Virtual currency boosts business in Middle East, paces up the economy
Rain, the first licensed cryptocurrency exchange in Middle East that was launched in 2017 holds the market of digital currency. This company leads the market of digital assets in Middle East region by aiding the trade and exchange of digital currency for conventional money.
Digital currencies are the face of new age business which are impossible to counterfeit. With no physical assets backing it and no guarantee by central banks, they are the latest trend in global economy that is here to stay.
But setting the market in region was not easy for the founders of Rain, Yehia Badawy and three business partners.

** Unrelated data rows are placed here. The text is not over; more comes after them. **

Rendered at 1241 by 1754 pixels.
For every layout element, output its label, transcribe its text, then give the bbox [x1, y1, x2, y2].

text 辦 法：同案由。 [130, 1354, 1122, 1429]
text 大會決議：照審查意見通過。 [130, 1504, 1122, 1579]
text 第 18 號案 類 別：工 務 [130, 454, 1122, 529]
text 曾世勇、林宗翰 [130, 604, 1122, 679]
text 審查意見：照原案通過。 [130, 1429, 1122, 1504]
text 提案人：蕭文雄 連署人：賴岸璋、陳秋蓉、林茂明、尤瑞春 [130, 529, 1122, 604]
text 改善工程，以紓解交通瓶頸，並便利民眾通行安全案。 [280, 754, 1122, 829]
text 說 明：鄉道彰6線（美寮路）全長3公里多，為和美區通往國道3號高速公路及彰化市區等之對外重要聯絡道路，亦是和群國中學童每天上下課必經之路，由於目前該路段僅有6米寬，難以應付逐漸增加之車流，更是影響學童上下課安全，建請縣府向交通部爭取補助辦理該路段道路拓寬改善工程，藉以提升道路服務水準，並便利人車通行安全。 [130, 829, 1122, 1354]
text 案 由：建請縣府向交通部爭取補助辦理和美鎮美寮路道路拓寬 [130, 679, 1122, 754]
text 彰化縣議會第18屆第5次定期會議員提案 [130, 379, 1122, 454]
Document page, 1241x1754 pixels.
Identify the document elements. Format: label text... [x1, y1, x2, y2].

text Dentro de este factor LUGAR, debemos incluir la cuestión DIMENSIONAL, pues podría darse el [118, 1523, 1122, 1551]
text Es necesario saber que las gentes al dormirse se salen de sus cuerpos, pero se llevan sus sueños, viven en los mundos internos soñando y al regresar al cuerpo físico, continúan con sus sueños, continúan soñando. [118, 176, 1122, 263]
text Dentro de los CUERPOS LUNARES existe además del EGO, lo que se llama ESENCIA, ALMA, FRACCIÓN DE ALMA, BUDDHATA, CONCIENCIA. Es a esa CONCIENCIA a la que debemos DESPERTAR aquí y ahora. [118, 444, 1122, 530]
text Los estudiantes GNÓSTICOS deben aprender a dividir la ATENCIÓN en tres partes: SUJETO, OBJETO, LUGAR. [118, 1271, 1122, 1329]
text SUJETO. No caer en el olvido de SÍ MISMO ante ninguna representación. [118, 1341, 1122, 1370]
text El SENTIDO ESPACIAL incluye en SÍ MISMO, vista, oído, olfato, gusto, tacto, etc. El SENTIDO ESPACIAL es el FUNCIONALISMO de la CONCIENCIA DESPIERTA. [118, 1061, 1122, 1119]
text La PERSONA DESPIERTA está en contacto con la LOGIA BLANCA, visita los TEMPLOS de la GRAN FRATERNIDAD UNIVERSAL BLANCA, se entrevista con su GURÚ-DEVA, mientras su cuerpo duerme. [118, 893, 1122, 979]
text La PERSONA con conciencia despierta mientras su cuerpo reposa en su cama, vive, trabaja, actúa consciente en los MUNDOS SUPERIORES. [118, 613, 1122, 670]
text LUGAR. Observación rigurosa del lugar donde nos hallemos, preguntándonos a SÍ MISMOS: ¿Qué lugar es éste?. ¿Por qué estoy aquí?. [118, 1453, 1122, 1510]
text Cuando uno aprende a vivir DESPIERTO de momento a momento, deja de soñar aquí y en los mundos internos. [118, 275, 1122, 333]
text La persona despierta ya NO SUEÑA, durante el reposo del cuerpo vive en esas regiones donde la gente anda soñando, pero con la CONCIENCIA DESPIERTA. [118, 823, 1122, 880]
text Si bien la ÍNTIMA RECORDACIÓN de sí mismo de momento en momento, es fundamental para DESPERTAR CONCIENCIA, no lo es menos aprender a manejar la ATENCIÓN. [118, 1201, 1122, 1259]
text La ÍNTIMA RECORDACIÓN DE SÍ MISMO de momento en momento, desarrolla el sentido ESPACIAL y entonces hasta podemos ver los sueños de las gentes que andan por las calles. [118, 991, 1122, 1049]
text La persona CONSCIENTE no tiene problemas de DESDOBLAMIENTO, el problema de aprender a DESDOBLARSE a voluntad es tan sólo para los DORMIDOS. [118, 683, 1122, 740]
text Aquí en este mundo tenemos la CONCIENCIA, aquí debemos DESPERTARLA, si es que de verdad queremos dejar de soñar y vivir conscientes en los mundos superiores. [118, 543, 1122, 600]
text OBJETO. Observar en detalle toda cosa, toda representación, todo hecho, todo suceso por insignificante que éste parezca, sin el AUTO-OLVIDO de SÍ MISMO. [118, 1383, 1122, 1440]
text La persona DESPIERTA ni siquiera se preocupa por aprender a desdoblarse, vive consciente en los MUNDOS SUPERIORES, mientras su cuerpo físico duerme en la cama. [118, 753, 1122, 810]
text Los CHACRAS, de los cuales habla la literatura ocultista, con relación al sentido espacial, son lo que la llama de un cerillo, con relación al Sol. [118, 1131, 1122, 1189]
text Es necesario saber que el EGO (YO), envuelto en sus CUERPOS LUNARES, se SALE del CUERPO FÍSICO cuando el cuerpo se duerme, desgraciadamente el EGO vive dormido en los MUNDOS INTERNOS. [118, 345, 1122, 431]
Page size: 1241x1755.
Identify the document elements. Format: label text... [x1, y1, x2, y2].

Convincing the financial regulators to endorse in a non-existent business was a big hurdle followed by getting the clients.
These decentralized currencies exceed 2000 globally that are outside the bubble of traditional market.
When Badawy drafted the business plan with his partners, the only region left was Middle East with no digital currency and licensed cryptocurrency exchange. Also the scant local interest in this domain was to be dealt with.
Badawy shares that despite of regular efforts the regulators didn’t “understand or were unwilling to engage in cryptocurrencies.”
Two years after Central Bank of Bahrain agreed to have a trial for cryptocurrency in 2017, Rain became the first Middle East venture to join an international exchange group.
Rain is now boosting the economy in region with $2.5 million seed funding being sealed last July. More than thousands of people across 50 countries use this platform to trade and exchange crypto assets in a sphere with security synonymous to bank-grade.
Recently, a parallel was signed between Rain and early internet service providers (ISPs) like America Online.
Badawy said, “We look at ourselves as the ISPs of the crypto industry. This is where we are providing the initial liquidity to the region, as the ISPs did for the internet.”
As the cryptocurrency industry is making its hold on the Middle East region, more such ventures are expected to come up in future. Badawy predicts that this will boost the economy of the region and a stronger global standing.